Ligero de equipaje
Cualquier aficionado a viajar sabe que el equipaje es clave en todo periplo, sobre todo si es largo en el tiempo y el propósito es moverse mucho e ir de un sitio para otro sin descanso. Dice un antiguo proverbio español que, en un viaje, incluso una pluma pesa demasiado, lo que significa que hay que aprender a hacer bien el equipaje. A mí me sucede siempre lo mismo: estudio bien lo que debo llevar y lo que está de más, planifico con pulcritud el contenido de mi bolsa, me largo y, al poco tiempo de andar por ahí, me doy cuenta de que hay un par de cosas que no sé para qué demonios llevo conmigo. Estoy seguro de que no existe el equipaje perfecto. Si alguien diese cursos de cómo enseñar a hacerlo, conmigo tendría ya un cliente. Digo esto porque viene a propósito de las guías: que pesan mucho. Y si es ya un engorro cargar con una pluma, ¿qué no será llevar una guía en la bolsa? Por eso, mi sistema consiste en destrozarlas. Me explico.
La guía de viaje, ya dije, es un instrumento útil, pero es un objeto que se vuelve inútil muy pronto. Son libros fungibles, esto es: pasan dos años y no sirven para nada. ¿Por qué? Pues por razones evidentes: hay hoteles y restaurantes que han cerrado, trenes que ya no se utilizan, líneas aéreas quebradas, barcos que han dejado de operar, precios que han subido (casi nunca bajan) y cambios políticos que transforman las fronteras. Por ejemplo, ¿para qué serviría hoy una guía de la antigua URSS o de la vieja Yugoslavia o de la Alemania anterior a 1989? Son naciones transformadas hace años, como consecuencia de la caída del universo comunista y del fin de la Guerra Fría.
Con ello quiero dejar claro que, en mi opinión, una guía no es un objeto para conservar y venerar como un libro, sino una suerte de material de usar y tirar… que, vuelvo a decirlo, pesa mucho.
Yo estudio bien los lugares adonde pienso ir. Y entonces, una vez decidido mi itinerario, voy arrancando las hojas de la guía que me serán de utilidad y el resto del texto va a la papelera. Es cierto que, a menudo, me gusta cambiar los itinerarios e improvisar parte del viaje. Pero en la improvisación está la sorpresa, que es la salsa de todo viaje, y caminar abrazado por la ignorancia tiene también su encanto. A menudo, mis mejores experiencias viajeras me las ha proporcionado la improvisación.
Arrancadas las páginas útiles y desechadas las inútiles, el libro suele quedar en una tercera parte y es más manejable.
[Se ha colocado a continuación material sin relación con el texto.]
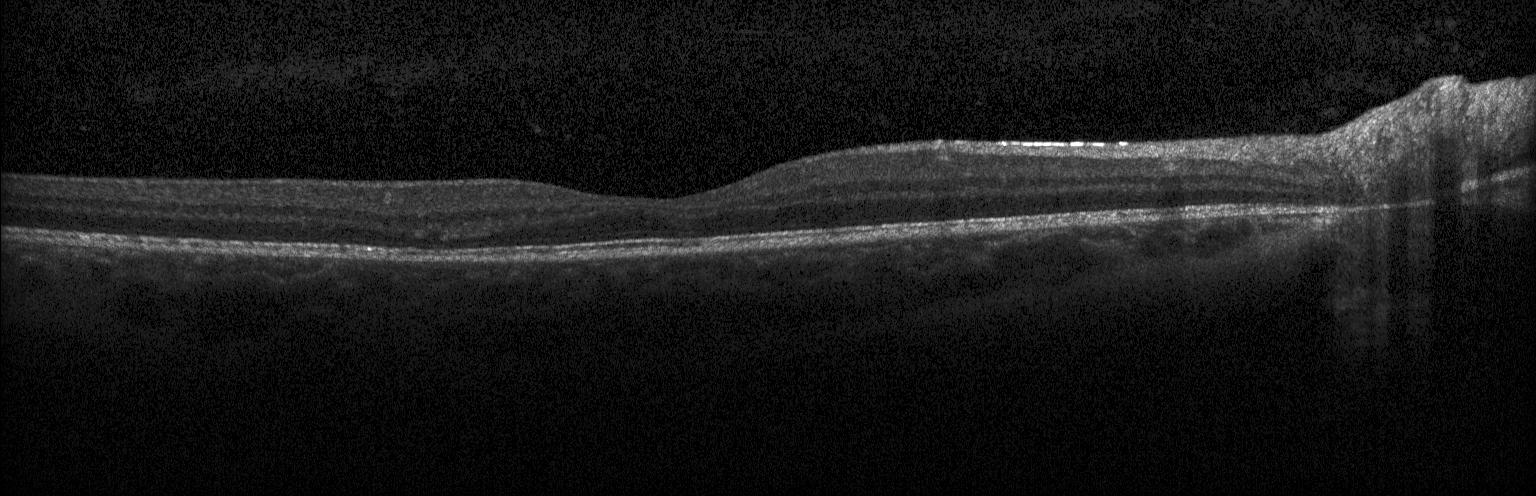

Optical coherence tomography scan; fovea-centered
The scan shows neither choroidal neovascularization, diabetic macular edema, nor drusen.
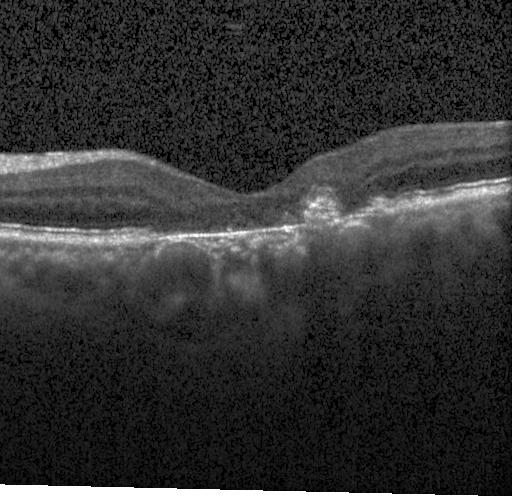

Retinal OCT B-scan. Acquired on a Heidelberg Spectralis.
The scan shows a choroidal neovascular membrane.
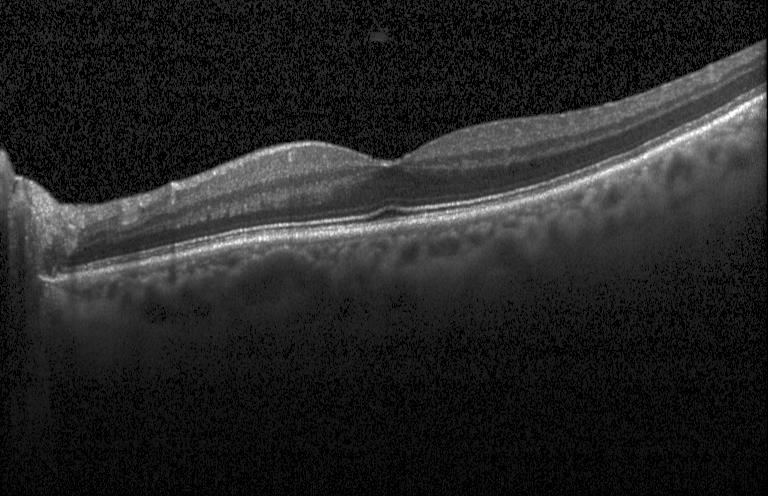 Spectral-domain optical coherence tomography · optical coherence tomography B-scan. Diagnosis: neither choroidal neovascularization, diabetic macular edema, nor drusen.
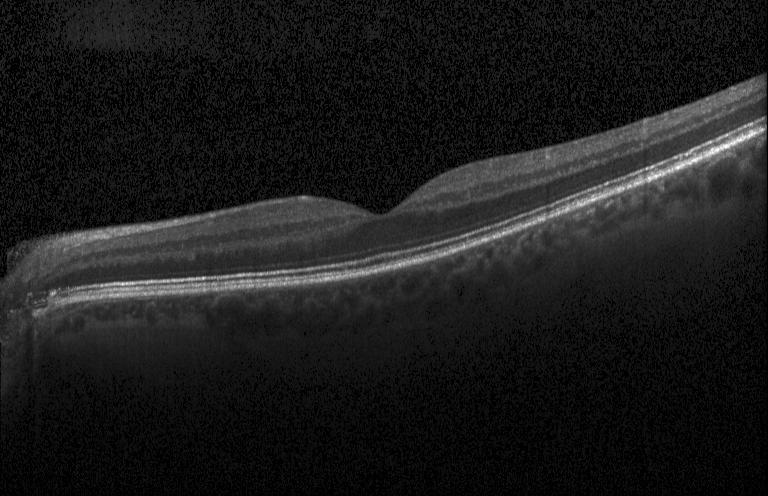

OCT line scan. Diagnosis: neither choroidal neovascularization, diabetic macular edema, nor drusen.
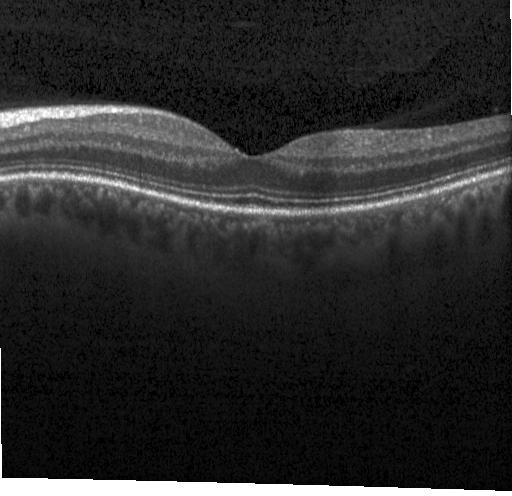
Spectral-domain OCT, macular scan, optical coherence tomography scan
Macular OCT: no choroidal neovascularization, no diabetic macular edema, and no drusen.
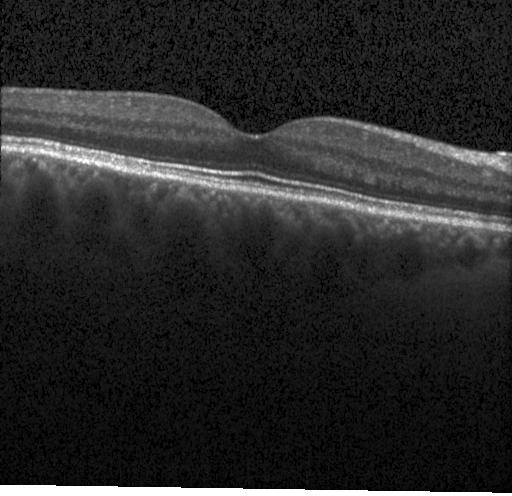
Diagnosis: no evidence of choroidal neovascularization, diabetic macular edema, or drusen.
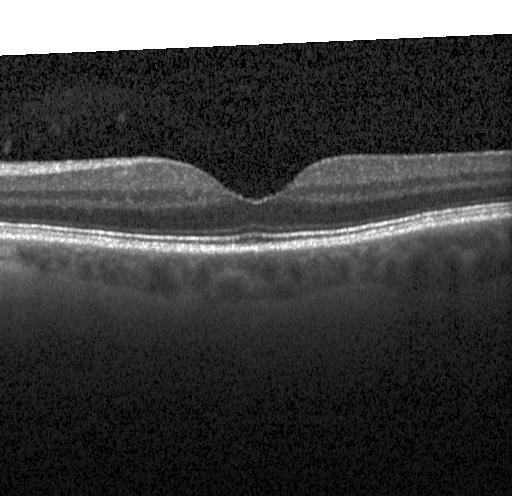

This B-scan demonstrates no evidence of CNV, DME, or drusen.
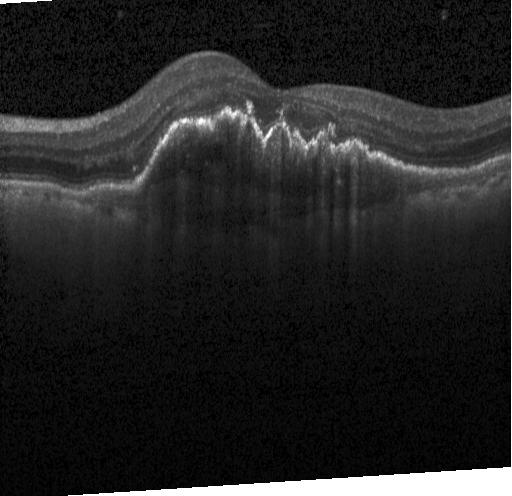
OCT B-scan showing a choroidal neovascular membrane.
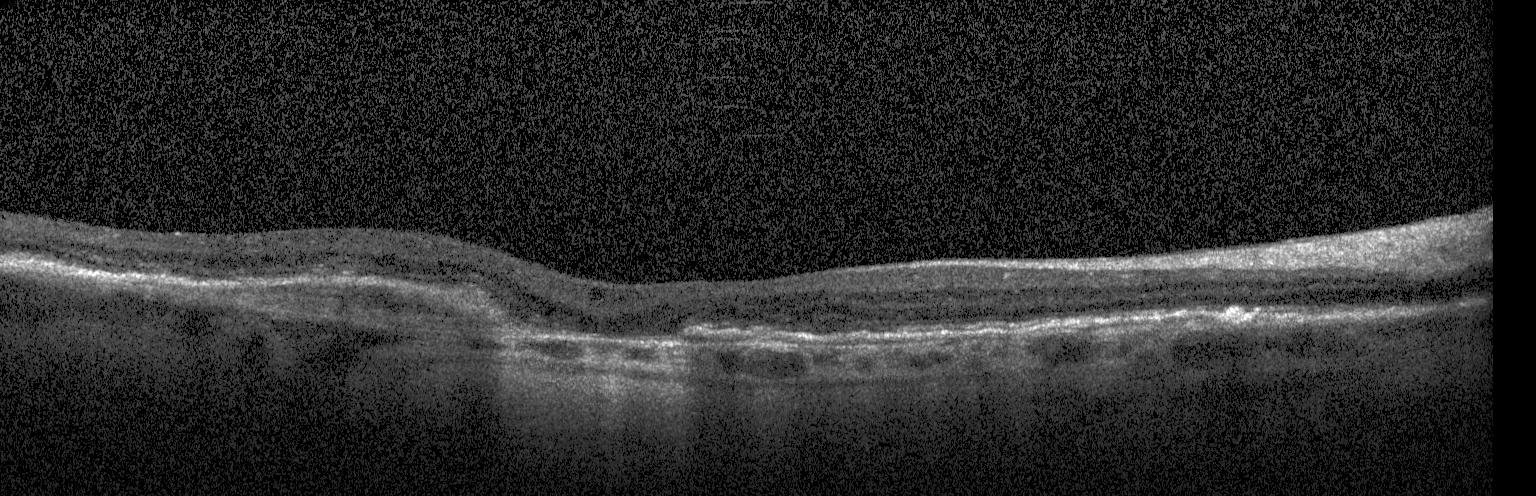

Retinal OCT cross-section, Heidelberg Spectralis OCT system, fovea-centered, SD-OCT. Finding: a choroidal neovascular membrane.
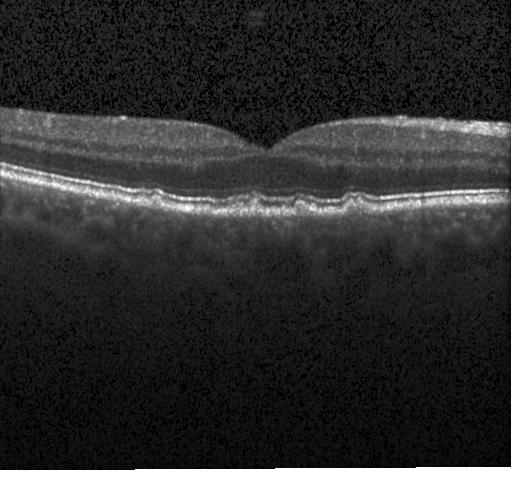
Optical coherence tomography scan. Instrument: Heidelberg Spectralis. Spectral-domain optical coherence tomography. Horizontal scan through the fovea.
This B-scan demonstrates multiple drusen.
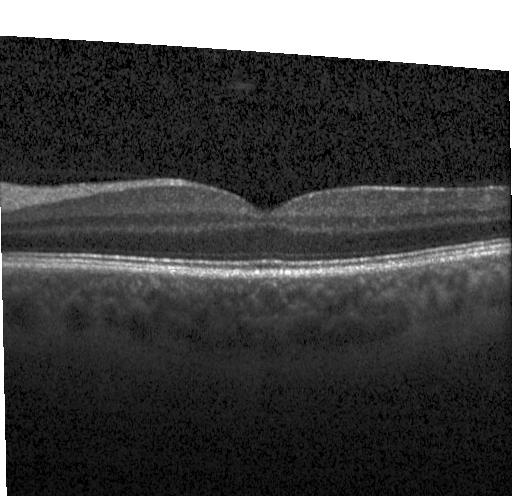 Macular OCT demonstrating no CNV, DME, or drusen.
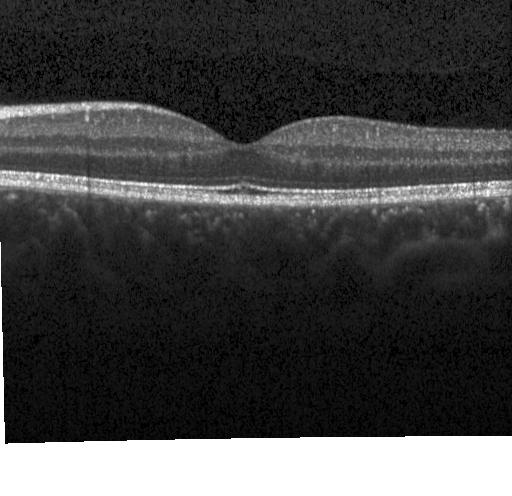 Optical coherence tomography scan · centered on the fovea
Finding: no choroidal neovascularization, no diabetic macular edema, and no drusen.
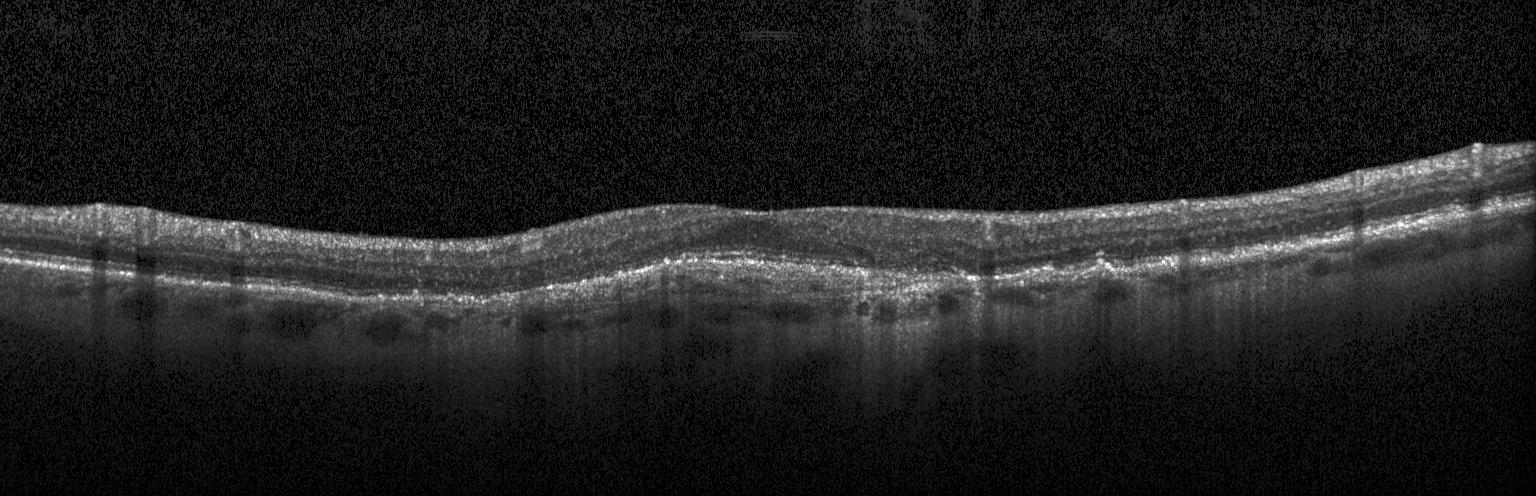

Optical coherence tomography B-scan.
Assessment: a choroidal neovascular membrane.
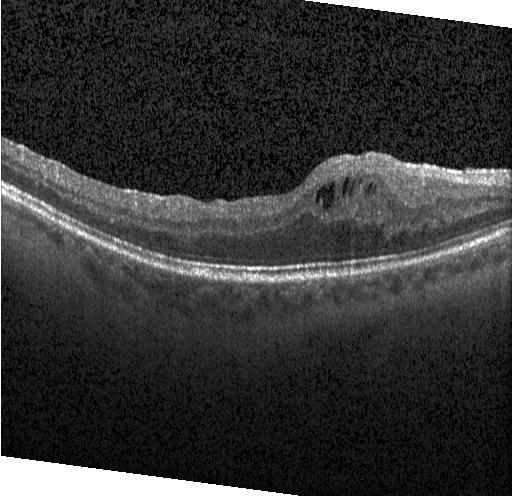

The scan shows DME.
Y ahora viene una segunda parte. Yo siempre viajo para escribir a mi vuelta. Y cada día voy tomando notas en mi cuaderno de bitácora. Quiere decirse que anoto lo sustancial de lo que veo y de lo que leo. De modo que las hojas de la guía que llevaba conmigo me van sobrando según abandono los lugares sobre los que informaban. Y van al fuego.
Siempre viajo con ropa usada, que voy soltando en el camino según se acerca el día del regreso; también, en los últimos días regalo los medicamentos de mi botiquín; y tampoco compro recuerdos, siguiendo el consejo de John Huston cuando decía: “a mi edad no compro nada que no se pueda beber”… Por todo ello, entro en Madrid “casi desnudo, como los hijos de la mar”.
¿Mis guías? En España, las de Anaya Touring. Y para el extranjero, Lonely Planet.